Die europäische Etikettenindustrie meldet einen Rückgang des Etikettenmaterialverbrauchs im ersten Halbjahr 2022. Im Vergleich zum gleichen Zeitraum 2021 sei der Verbrauch um 2 Prozent zurückgegangen. Gründe für den Rückgang seien Lieferengpässe und die unbeständigen Jahre 2020 und 2021.
Der Rückgang des Verbrauchs erfolgte nach einem Anstieg um 7 Prozent im Jahr 2021 (womit die jährliche Nachfrage einen Rekordwert von 8,5 Milliarden Quadratmetern erreichte) und einem Anstieg um 4,3 Prozent im Jahr 2020, als Europa von der Covid-19-Pandemie heimgesucht wurde. Der Rückgang wurde durch den Einbruch bei Etikettenmaterialien auf Papierrollen verursacht, insbesondere im zweiten Quartal, als der Verbrauch im Vergleich zum Vorjahreszeitraum um 8,3 Prozent zurückging. Im gleichen Zeitraum stieg der Verbrauch von Etikettenmaterialien auf Folienrollen noch um bescheidene 2,2 Prozent.
Hohe Nachfrage in Pandemie
Erstens folgen die Zahlen für 2022 auf die beiden turbulenten und unbeständigen Jahre 2020 und 2021, als die Spitzennachfrage nach Etiketten stark durch den Nachfrageüberhang nach lebenswichtigen Gütern und Dienstleistungen nach dem Ausbruch der Pandemie im Jahr 2020 und durch die rasche wirtschaftliche Erholung im Jahr 2021 beeinflusst wurde.
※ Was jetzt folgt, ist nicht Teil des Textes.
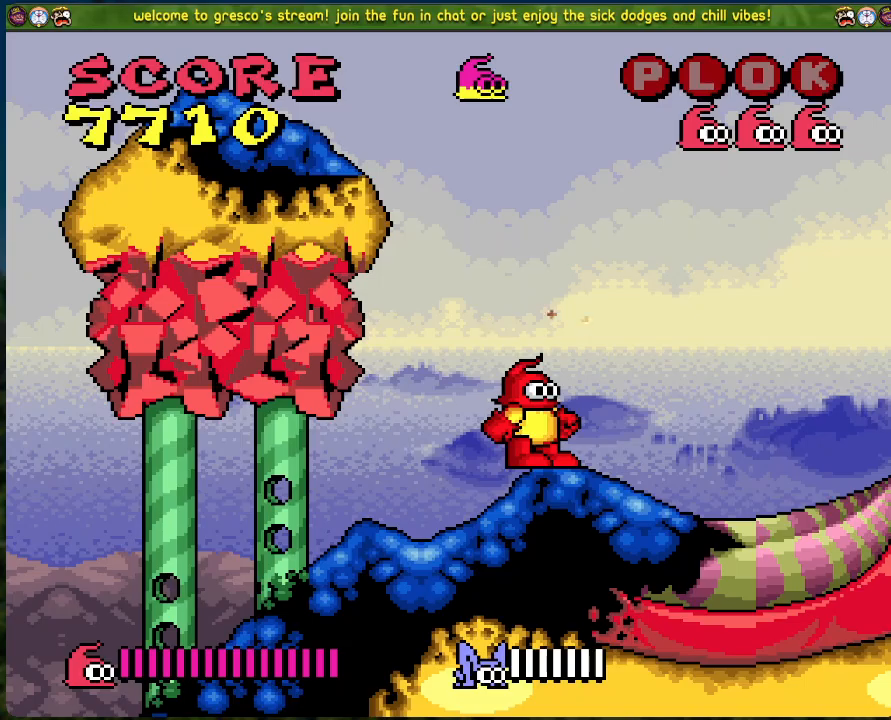
{"buttons": ["DPAD_LEFT"], "left_stick": "center", "events": [[201, "B", "down"], [285, "DPAD_LEFT", "down"], [502, "B", "up"]]}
Zweitens litten die globalen Produktionsketten seit dem Sommer 2021 unter Störungen in der Lieferkette, die durch Covid-bedingte Anpassungen verursacht wurden. Dies führte zu einer wachsenden Kluft zwischen der boomenden Nachfrage nach Covid und der schrumpfenden Verfügbarkeit von Energie, Rohstoffen, Komponenten, Chemikalien, Produktions-, Arbeits- und Transportkapazitäten.
In der ersten Hälfte des Jahres 2022 war die europäische Etikettenindustrie besonders von dem lang anhaltenden Streik bei UPM, einem führenden Papierhersteller in Finnland, betroffen. Dadurch wurde nicht nur die Verfügbarkeit von Obermaterialien für Papieretiketten eingeschränkt, sondern – was noch wichtiger ist – ein erheblicher Teil der Rohstoffversorgung für papierbasierte Release-Liner (die silikonisierten Materialien, die die Etiketten tragen) war mehr als 100 Tage lang vom Markt abgeschnitten.
Im ersten Quartal des Jahres wurden die Auswirkungen durch erhebliche Lagerüberschüsse gedämpft, die im letzten Quartal 2021 in Erwartung weiter steigender Lieferzeiten und Rohstoffpreise aufgebaut worden waren. Im zweiten Quartal wurde die Produktion jedoch stark beeinträchtigt, da die Vorlaufzeiten auf 5 bis 6 Monate anstiegen und die Etikettenverarbeiter auf Zuteilungen angewiesen waren. Ein Teil des Rückgangs des Verbrauchs von Papieretiketten könnte durch einen Anstieg der Nachfrage nach Folienetiketten aufgefangen worden sein.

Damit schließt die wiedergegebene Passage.